Re: Seymour


Subject: Re: Seymour
oconnort@nyu.edu
Date: Mon Feb 10 1997 - 19:07:00 GMT


 
> We must remember that the story is supposed to stand on its own.
> It is not just a story detailing Seymour's suicide so we know what
> Buddy is talking about later on. Buddy's stories are of course
> about his dealing with Seymour's death, as many of us have pointed
> out. I think the story is about how war destroys a man. It seems
> clear to me that Seymour is insane at this point, yet he was a
> very intelligent and sane man before the war as we are shown in so
> many stories by Buddy. I have the feeling that I have just
> embarrassed myself and that I will be banashed from bananfish but
> please gie me some feedback so that I can understand Salinger's
> stories correctly if I am not.

It would be a most un-Seymour thing for you to be banished!

I agree with you that it is most important to remember that "Bananafish"
is, after all, a standalone story. That it happened to plant the seed
in the writer's mind for a later series of remarkable stories is
interesting but not pertinent to any consideration of this one story.

I'm not sure I would agree with you that Seymour was *insane*, though
there are other, less severe, clinical terms that could be used to
describe his behavior throughout the story.

JDS, like many writers since the '20s, was quite aware of Hemingway's
fiction, and I suspect that if we could ask him about it, we would
find that he had read and absorbed Hemingway's "Big Two-Hearted River."

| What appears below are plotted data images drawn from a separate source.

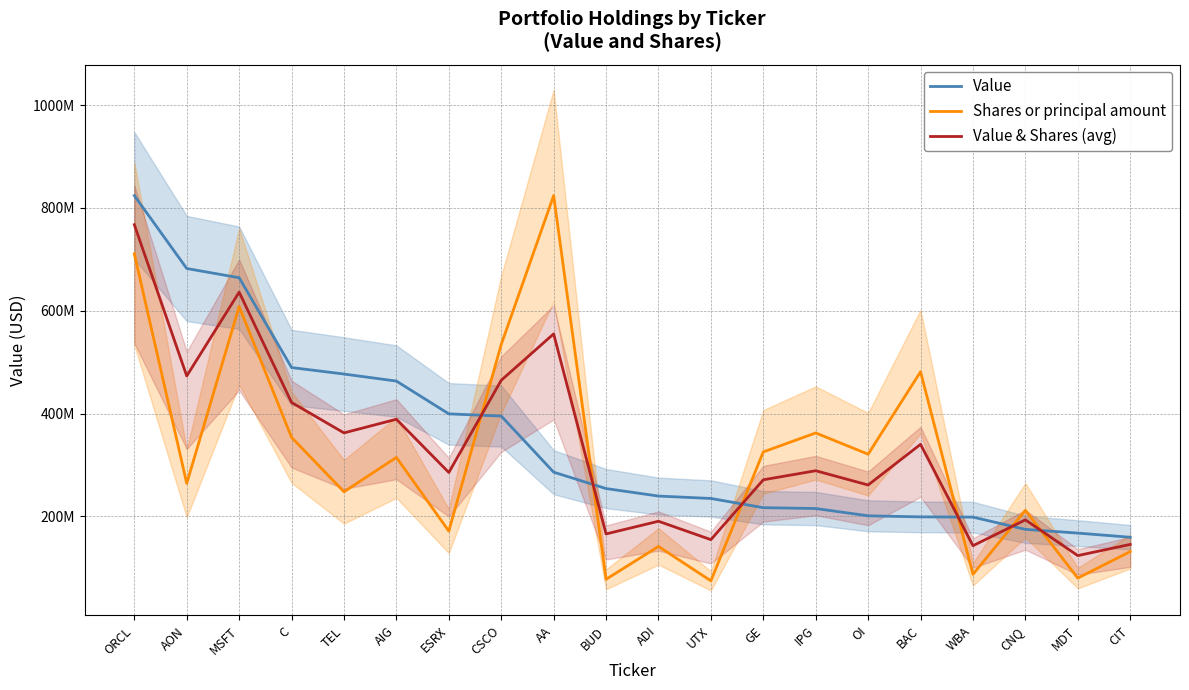

At which label does Shares or principal amount first exceed 314716913?

ORCL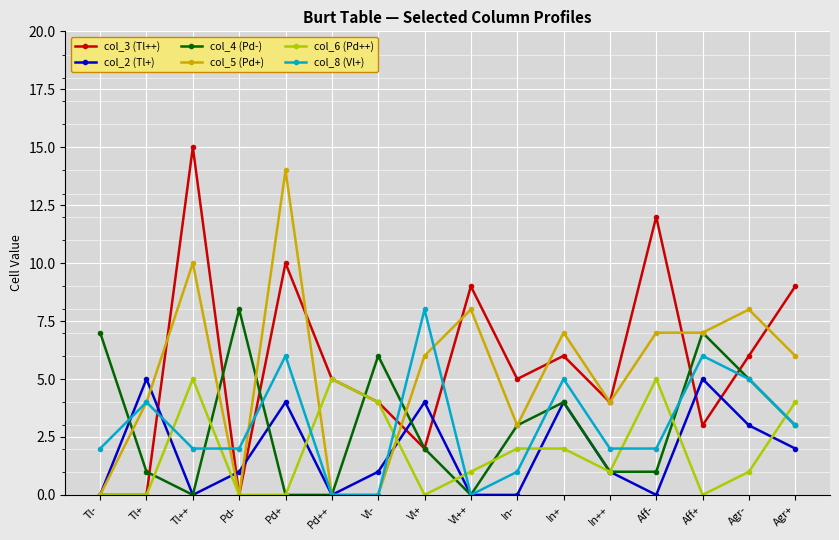

The col_2 (Tl+) series shows 0 at Tl-. True or false?

True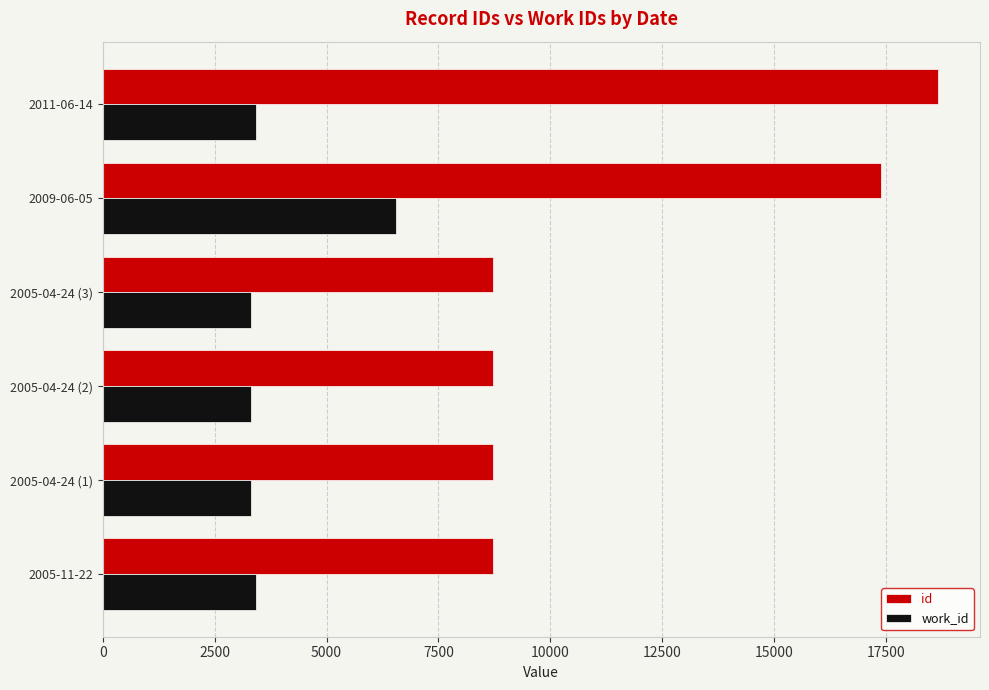

What is the minimum value shown in the chart?

3312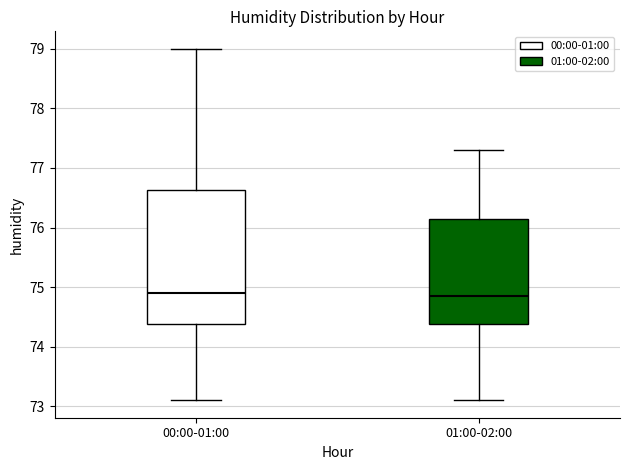

Comparing the boxes themselves (not the whiskers), which one is the tallest?

00:00-01:00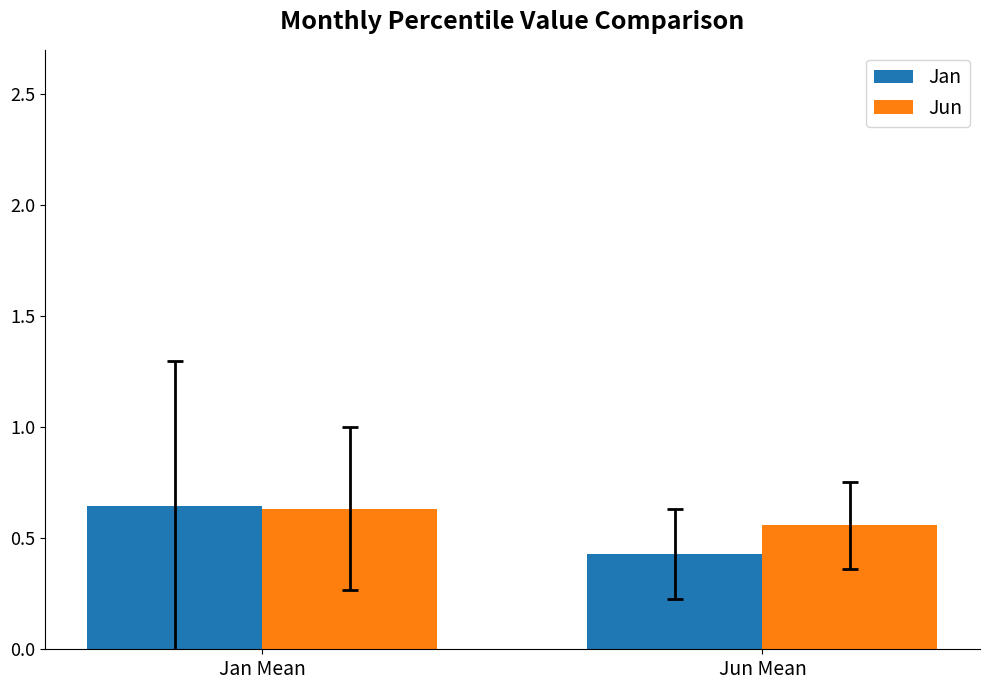

True or false: Jan has a value of 0.7 at Jun Mean.

False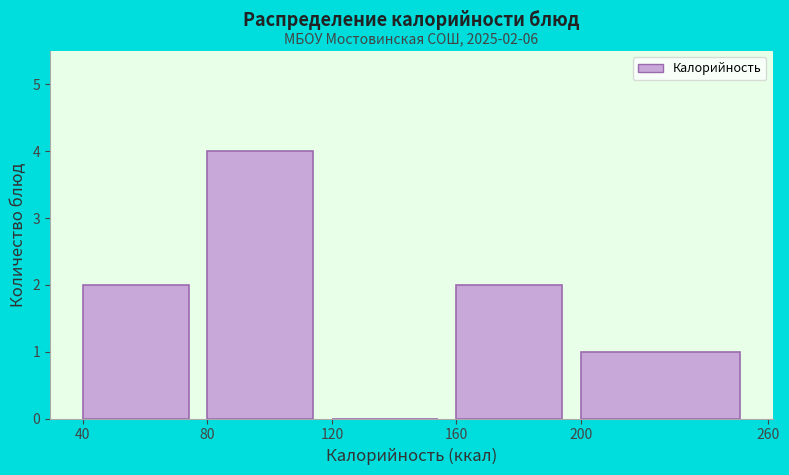

Over which range of the x-axis is the bar tallest?

80 to 120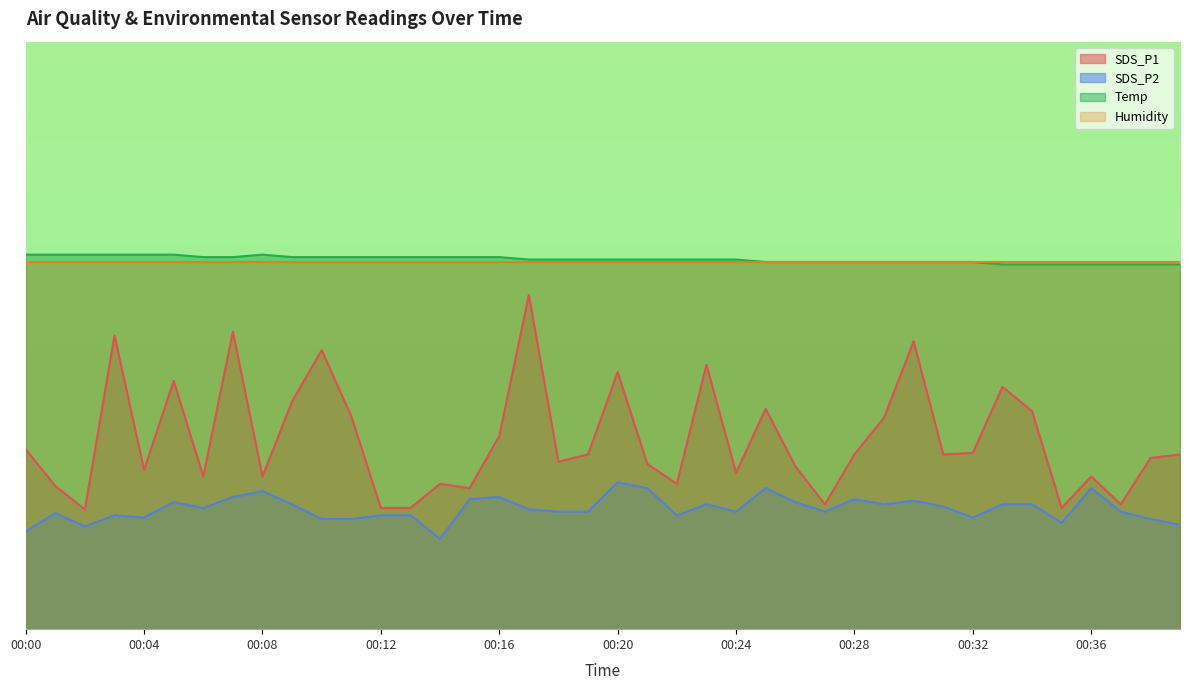

True or false: SDS_P2 and SDS_P1 cross at least once.

False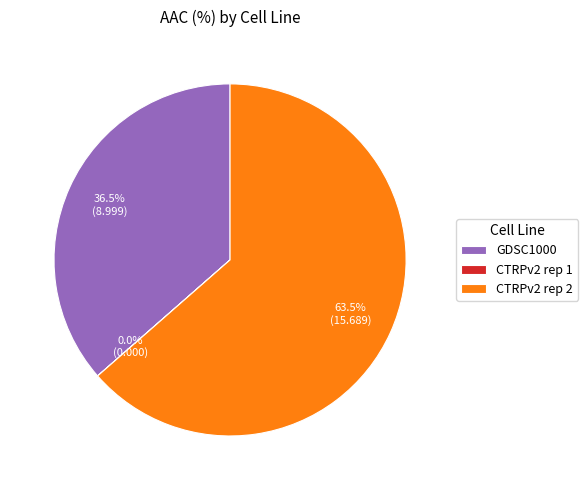

Does CTRPv2 rep 2 account for over 50% of the chart?

Yes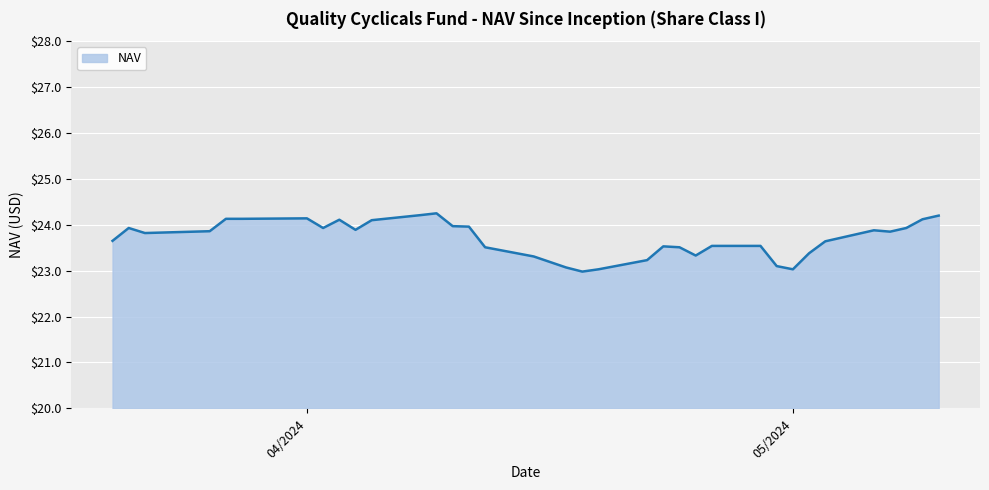

What is the minimum value shown in the chart?

23.0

Hemingway described his writing of that story as an attempt to write
about war without mentioning the war. (He was illustrating his point
about making a story stronger by omitting certain facts, which readers
would then infer by reading what had *not* been omitted. His theory
was that it made the story stronger.)

And so we see Nick Adams coming back to a forest-fire-scarred world
carrying his physical baggage and learning again how to do the things
he used to do when he was younger and more innocent.

Aside from the obvious need to eat and find a comfortable place to
sleep, and to catch fish, and to stay warm, Nick is (we infer) a
man coming home from some brutal experience and trying to find for
himself what "peace" really means. Nick Adams has a strong, if
slightly cracked, foundation for his new-found peace. Seymour is
quite the opposite. He is fragile and set to detonate --
emotionally -- at the slightest pressure.

Nick Adams found his sanctuary in the woods of Michigan, which was
the exact right place for him. Seymour was in precisely the wrong
place, almost certainly with the wrong person, when he discovered
that he was nowhere near the sanctuary he needed. And so he made
his choice.

It is imagining the moment after the gunshot in "Bananafish" that
has always been an irresistable exercise for me. I cannot help
envisioning Muriel's reaction upon being awakened by the noise.
What did she think? Annoyance at being disturbed? Grief for
Seymour? Pity for herself? And I wonder about those perfectly
manicured nails, and the motions they made in the air....

This moment-after-the-ending is one reason, I suspect, that the
story has such a hold on my imagination.